- **TASK INSTRUCTIONS**
(a) Copy the part of the sermon excerpt that opens with the words containing "If the church" and closes with "its own midst?".
(b) In the sermon excerpt, what creature comes to the writer's mind whenever he thinks of the word "puffed up"?
(c) Write what comes next in the sermon excerpt on tolerating sin, starting after its last sentence.

- **PAGE EXCERPT**

================

I. OUR CHURCH MUST GUARD ITS OWN ATTITUDE TOWARD IMMORALITY (vv. 1-2).

       Paul wrote, "It is actually reported that there is sexual immorality among you, and such sexual immorality as is not even named among the Gentiles - that a man has his father's wife! And you are puffed up, and have not rather mourned, that he who has done this deed might be taken away from among you" (vv. 1-2).

       Sin is, without question, the cause of all the troubles in the world today. God made human beings to live before Him in perfection and peace; but our first parents sinned, and brought all of us down in sin with them. Ever since then, all of creation itself has been subjected to futility, and longs for the deliverance "from the bondage of corruption into the glorious liberty of the children of God" (Rom. 8:20-21).

       But I believe that the thing that breaks God's heart most is that His own precious people aren't as intolerant toward sin as He is. He has, once and for all, established how intolerant He is toward sin, in that He sent His own Son to die on the cross to rescue us from its damning consequences. But so often, His own people tolerate the very sin that Jesus gave His life to rescue us from; and as a result - in the words of popular psychology - they "enable" sinners to continue in the very sins that put Jesus on the cross.

       If the church tolerates sin, how then will sinners feel the sting of sin and repent of it? Jesus Himself said, "You are the salt of the earth; but if the salt loses its flavor, how shall it be seasoned? It is good for nothing but to be thrown out and trampled underfoot by men" (Matthew 5:13). Could it be that one of the great reasons sin has grown to prevail so much in our own culture is because God's people have grown to tolerate its existence in its own midst?

       How did the believers in Corinthian exhibit a tolerance of the sin in their midst? Paul says, first, that they became proud and arrogant about it. He described the shameful nature of the sin this man had been committing; but then says, "And you are puffed up ...!" The word Paul uses means "blown up" or "inflated".

       Whenever I think of this word, I always have a picture in my mind of a 'blowfish'. That's the fish that is able to inflate its body with air or water; making it appear to be bigger than it really is. And Paul's description of the Corinthians as "puffed up" in this matter is a figure of speech describing their own pride and arrogance. Paul used this same word to describe the Corinthians in 4:18; "Now some are puffed up, as though I were not coming to you ..."; and he used it again in 8:1, when he said, "We know that we all have knowledge. Knowledge puffs up, but love edifies." It gives us the image of someone who is swollen up in arrogance; and who struts about with their chest sticking out in pride. It appears that it was an ongoing problem in the Corinthian church (4:6, 19; 13:4).

       When it came to the sin of this man, perhaps they were "proud" of how open and tolerant they were. People today often take great pride in being "open-minded" and "accepting" of life-styles and beliefs that are an offense to God; and perhaps the Corinthians hoped that that's how they would appear to the world around them. After all, they were apparently even outstretching the pagan world in the things that they would tolerate. Or perhaps their pride was directed against Paul himself; and it may be that they considered themselves to be even more "balanced" and "well-adjusted" than the great apostle. They certainly weren't getting as bent out of shape over things as he was! They certainly weren't taking things so seriously!

================

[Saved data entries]
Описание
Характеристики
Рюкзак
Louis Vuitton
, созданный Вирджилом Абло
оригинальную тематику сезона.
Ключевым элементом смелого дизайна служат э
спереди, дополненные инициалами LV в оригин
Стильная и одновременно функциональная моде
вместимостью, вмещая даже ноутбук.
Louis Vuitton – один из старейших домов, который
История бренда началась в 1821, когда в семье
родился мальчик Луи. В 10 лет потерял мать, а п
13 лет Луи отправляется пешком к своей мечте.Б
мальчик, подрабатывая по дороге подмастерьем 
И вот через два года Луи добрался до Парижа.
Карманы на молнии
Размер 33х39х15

================

- **EXPECTED OUTPUTS**
(a)
If the church tolerates sin, how then will sinners feel the sting of sin and repent of it? Jesus Himself said, "You are the salt of the earth; but if the salt loses its flavor, how shall it be seasoned? It is good for nothing but to be thrown out and trampled underfoot by men" (Matthew 5:13). Could it be that one of the great reasons sin has grown to prevail so much in our own culture is because God's people have grown to tolerate its existence in its own midst?

(b) A blowfish.

(c)
       We need to be on guard against the pressure of our culture - a culture which applauds those who are "tolerant" of sin - that we don't fall into the trap of those, as Paul mentioned, "whose glory is in their shame" (Phil. 3:19).

       Another way they flaunted their tolerance was in what they didn't do. Paul says, "And you are puffed up, and have not rather mourned, that he who has done this deed might be taken away from among you." We live in the midst of a world that wants us to celebrate the sin in our midst; but God wants us to mourn over it - as He does. The world wants us to "feel good" about what's wrong in us; but God wants us to feel so bad about it that we turn from our sins in humble repentance and allow Him to change us.

       I believe that the attitude God would like to see in us, when it comes to the discovery of sin in our midst, is described in James 4:7-10. There, James says, "Therefore submit to God, resist the devil and he will flee from you. Draw near to God and He will draw near to you. Cleanse your hands, you sinners; and purify your hearts, you double-minded. Lament and mourn and weep! Let your laughter be turned to mourning and your joy to gloom. Humble yourselves in the sight of the Lord, and He will lift you up." Certainly, that's not how the world approaches sin. But that's how God wants us to feel about it. He wants us to remember that our sin cost Him the life of His own precious Son.

       And God wants us to feel so bad about our sin that we're compelled to separate ourselves from it. When Paul wrote another letter to this church, he acknowledged that his rebuke had brought sorrow on them. The philosophy of the world teaches us that we should always feel bad whenever we make someone else feel bad about their behavior. But the world's efforts to protect people from feeling sorrow for their sinful behavior actually helps perpetuate that behavior, and keeps people in their sins unto eternal loss.

       Certainly, Paul - the premier 'people person' - wished that he hadn't have had to make his readers feel sorrow; but he knew he had to, or else they'd never turn from sin. And he later wrote about how much he rejoiced over the results of the sorrow his words produced - perhaps, as some believe, over this very issue.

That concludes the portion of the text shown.